Accordingly, the judgment of the Court of Appeals for the First Circuit is

Affirmed.

MR. JUSTICE HARLAN, concurring in the result.

McCarthy v. United States, ante, p. 459, announced no new constitutional or general procedural doctrine. That decision, on a matter of first impression in this *834 Court, merely interpreted Rule 11 of the Federal Rules of Criminal Procedure, as amended effective July 1, 1966, and held that the rule must be strictly applied according to its terms. I see no reason why other federal prisoners whose pleas were accepted in plain violation of the requirements of the amended rule should be deprived of the relief accorded McCarthy. See generally my dissent in Desist v. United States, ante, p. 256. I would therefore apply the per se rule enunciated in McCarthy to all pleas entered on or after July 1, 1966.

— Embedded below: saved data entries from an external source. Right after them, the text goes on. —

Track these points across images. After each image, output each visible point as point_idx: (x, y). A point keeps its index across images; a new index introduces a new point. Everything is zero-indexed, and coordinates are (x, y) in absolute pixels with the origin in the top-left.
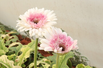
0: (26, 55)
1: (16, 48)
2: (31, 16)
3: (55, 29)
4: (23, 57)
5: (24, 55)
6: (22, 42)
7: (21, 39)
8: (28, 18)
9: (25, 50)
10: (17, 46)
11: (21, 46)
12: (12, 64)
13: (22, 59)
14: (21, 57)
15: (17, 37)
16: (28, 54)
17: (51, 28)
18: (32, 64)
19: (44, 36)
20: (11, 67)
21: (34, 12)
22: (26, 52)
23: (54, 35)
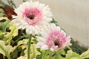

While the amended Rule 11 requires the trial judge to follow specific procedures before accepting a plea of guilty, and was promulgated for that very purpose, see Notes of Advisory Committee on Rules, the pre-1966 Rule 11 was "substantially a restatement of existing law and practice," ibid., and required only that the judge "determine" that the plea was made "voluntarily with understanding of the nature of the charge," without, however, specifying a procedure for making this determination. Thus, in a pre-1966 proceeding, the trial judge may have relied on the circumstances surrounding a plea of guilty, without making a specific inquiry or findings, to conclude that the plea was voluntarily and understandingly given.

I agree with the court below that the absence of an explicit inquiry may sometimes entitle the defendant to a subsequent hearing, pursuant to 28 U.S. C. § 2255, to determine whether the plea was in fact made voluntarily and understandingly. In view of the wholly inexplicit directives of the old rule, however, I believe that such a hearing suffices, and that a plea made under that rule should not automatically be set aside as in the case of a plea made under the 1966 rule—the situation in McCarthy.

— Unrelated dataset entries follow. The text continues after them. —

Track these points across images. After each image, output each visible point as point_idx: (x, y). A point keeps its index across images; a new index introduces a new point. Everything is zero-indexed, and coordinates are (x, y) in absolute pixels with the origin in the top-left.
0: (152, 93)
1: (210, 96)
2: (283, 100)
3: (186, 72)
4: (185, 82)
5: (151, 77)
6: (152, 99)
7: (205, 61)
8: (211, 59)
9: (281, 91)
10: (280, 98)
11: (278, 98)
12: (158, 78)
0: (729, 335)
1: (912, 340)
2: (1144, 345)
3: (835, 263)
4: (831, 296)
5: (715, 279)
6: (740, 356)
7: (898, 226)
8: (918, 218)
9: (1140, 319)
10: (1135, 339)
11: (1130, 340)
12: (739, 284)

*835 Petitioner's plea was accepted in 1954, without an explicit inquiry at that time whether it was voluntarily and understandingly made. Petitioner moved to vacate the plea, and after a full hearing the District Court, 274 F. Supp. 737, 738-739 (1967), affirmed by the Court of Appeals, 394 F.2d 149 (1968), determined that "the Government has sustained its burden of showing that at the time petitioner Halliday changed his plea he in fact did understand the nature of the three charges against him and that he changed his plea voluntarily, with full awareness of the consequences of the change of plea."

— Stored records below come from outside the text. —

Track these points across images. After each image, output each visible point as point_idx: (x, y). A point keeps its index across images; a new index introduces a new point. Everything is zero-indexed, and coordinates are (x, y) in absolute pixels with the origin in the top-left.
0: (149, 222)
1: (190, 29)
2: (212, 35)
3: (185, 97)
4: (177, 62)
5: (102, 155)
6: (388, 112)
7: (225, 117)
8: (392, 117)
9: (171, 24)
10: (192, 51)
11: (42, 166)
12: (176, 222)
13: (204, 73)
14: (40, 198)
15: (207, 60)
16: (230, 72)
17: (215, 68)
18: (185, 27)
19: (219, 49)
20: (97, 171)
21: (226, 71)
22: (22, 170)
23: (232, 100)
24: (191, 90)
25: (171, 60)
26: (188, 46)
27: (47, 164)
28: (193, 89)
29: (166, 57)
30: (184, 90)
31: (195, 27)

On the basis of these findings, and not on any theory as to the nonretroactivity of McCarthy, I would affirm.

MR. JUSTICE BLACK, with whom MR. JUSTICE DOUGLAS joins, dissenting.

I do not understand why there should be any discussion of the retroactivity of McCarthy v. United States, ante, p. 459, a decision of this Court this Term interpreting a Federal Rule of Criminal Procedure. If the rule's relevant portions were in full force and effect when petitioner's guilty plea was entered in 1954, then it should of course be enforced in this case; if not, the McCarthy decision simply has no application here at all. For this reason and for all others set out in my dissenting opinion in Linkletter v. Walker, 381 U.S. 618, 640 (1965), I would reverse the judgment below and order that petitioner's guilty plea be vacated so that he may have an opportunity to plead again.